• **TASK BRIEF**
Rewrite all of the items below as a single numbered list, with one line per number and the blank lines left out.

• **SOURCE MATERIAL**
————————
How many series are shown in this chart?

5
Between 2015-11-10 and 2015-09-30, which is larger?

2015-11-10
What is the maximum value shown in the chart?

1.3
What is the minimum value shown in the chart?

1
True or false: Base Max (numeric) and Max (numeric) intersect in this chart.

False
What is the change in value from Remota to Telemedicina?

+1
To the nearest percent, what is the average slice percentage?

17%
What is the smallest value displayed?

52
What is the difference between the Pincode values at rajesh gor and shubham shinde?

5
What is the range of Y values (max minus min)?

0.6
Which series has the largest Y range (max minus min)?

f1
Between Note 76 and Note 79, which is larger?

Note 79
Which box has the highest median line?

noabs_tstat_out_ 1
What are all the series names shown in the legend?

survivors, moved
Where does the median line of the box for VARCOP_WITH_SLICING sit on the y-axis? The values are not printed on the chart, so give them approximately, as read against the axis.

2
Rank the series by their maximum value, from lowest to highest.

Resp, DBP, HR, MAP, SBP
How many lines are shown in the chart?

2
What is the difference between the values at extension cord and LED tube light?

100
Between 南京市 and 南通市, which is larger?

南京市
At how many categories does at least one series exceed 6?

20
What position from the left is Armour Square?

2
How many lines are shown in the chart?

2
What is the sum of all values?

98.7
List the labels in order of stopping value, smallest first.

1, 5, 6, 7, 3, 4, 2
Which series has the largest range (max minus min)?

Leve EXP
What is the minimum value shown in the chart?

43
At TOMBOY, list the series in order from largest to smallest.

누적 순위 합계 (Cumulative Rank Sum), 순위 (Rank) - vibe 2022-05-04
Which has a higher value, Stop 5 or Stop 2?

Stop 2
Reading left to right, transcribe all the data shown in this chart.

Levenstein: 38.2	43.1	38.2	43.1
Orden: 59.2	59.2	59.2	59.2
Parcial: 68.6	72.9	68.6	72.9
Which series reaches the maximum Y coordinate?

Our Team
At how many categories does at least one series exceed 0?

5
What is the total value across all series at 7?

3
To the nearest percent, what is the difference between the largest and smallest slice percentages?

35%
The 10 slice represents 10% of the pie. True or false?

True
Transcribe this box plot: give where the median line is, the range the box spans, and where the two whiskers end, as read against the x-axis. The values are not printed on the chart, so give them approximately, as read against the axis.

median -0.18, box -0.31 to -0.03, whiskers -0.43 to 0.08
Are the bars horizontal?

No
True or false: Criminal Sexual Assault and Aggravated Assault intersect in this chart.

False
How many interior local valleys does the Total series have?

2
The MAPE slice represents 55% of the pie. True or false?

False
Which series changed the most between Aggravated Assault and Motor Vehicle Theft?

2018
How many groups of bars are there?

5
————————
• **RESPONSE**
1. How many series are shown in this chart?
2. 5
3. Between 2015-11-10 and 2015-09-30, which is larger?
4. 2015-11-10
5. What is the maximum value shown in the chart?
6. 1.3
7. What is the minimum value shown in the chart?
8. 1
9. True or false: Base Max (numeric) and Max (numeric) intersect in this chart.
10. False
11. What is the change in value from Remota to Telemedicina?
12. +1
13. To the nearest percent, what is the average slice percentage?
14. 17%
15. What is the smallest value displayed?
16. 52
17. What is the difference between the Pincode values at rajesh gor and shubham shinde?
18. 5
19. What is the range of Y values (max minus min)?
20. 0.6
21. Which series has the largest Y range (max minus min)?
22. f1
23. Between Note 76 and Note 79, which is larger?
24. Note 79
25. Which box has the highest median line?
26. noabs_tstat_out_ 1
27. What are all the series names shown in the legend?
28. survivors, moved
29. Where does the median line of the box for VARCOP_WITH_SLICING sit on the y-axis? The values are not printed on the chart, so give them approximately, as read against the axis.
30. 2
31. Rank the series by their maximum value, from lowest to highest.
32. Resp, DBP, HR, MAP, SBP
33. How many lines are shown in the chart?
34. 2
35. What is the difference between the values at extension cord and LED tube light?
36. 100
37. Between 南京市 and 南通市, which is larger?
38. 南京市
39. At how many categories does at least one series exceed 6?
40. 20
41. What position from the left is Armour Square?
42. 2
43. How many lines are shown in the chart?
44. 2
45. What is the sum of all values?
46. 98.7
47. List the labels in order of stopping value, smallest first.
48. 1, 5, 6, 7, 3, 4, 2
49. Which series has the largest range (max minus min)?
50. Leve EXP
51. What is the minimum value shown in the chart?
52. 43
53. At TOMBOY, list the series in order from largest to smallest.
54. 누적 순위 합계 (Cumulative Rank Sum), 순위 (Rank) - vibe 2022-05-04
55. Which has a higher value, Stop 5 or Stop 2?
56. Stop 2
57. Reading left to right, transcribe all the data shown in this chart.
58. Levenstein: 38.2	43.1	38.2	43.1
59. Orden: 59.2	59.2	59.2	59.2
60. Parcial: 68.6	72.9	68.6	72.9
61. Which series reaches the maximum Y coordinate?
62. Our Team
63. At how many categories does at least one series exceed 0?
64. 5
65. What is the total value across all series at 7?
66. 3
67. To the nearest percent, what is the difference between the largest and smallest slice percentages?
68. 35%
69. The 10 slice represents 10% of the pie. True or false?
70. True
71. Transcribe this box plot: give where the median line is, the range the box spans, and where the two whiskers end, as read against the x-axis. The values are not printed on the chart, so give them approximately, as read against the axis.
72. median -0.18, box -0.31 to -0.03, whiskers -0.43 to 0.08
73. Are the bars horizontal?
74. No
75. True or false: Criminal Sexual Assault and Aggravated Assault intersect in this chart.
76. False
77. How many interior local valleys does the Total series have?
78. 2
79. The MAPE slice represents 55% of the pie. True or false?
80. False
81. Which series changed the most between Aggravated Assault and Motor Vehicle Theft?
82. 2018
83. How many groups of bars are there?
84. 5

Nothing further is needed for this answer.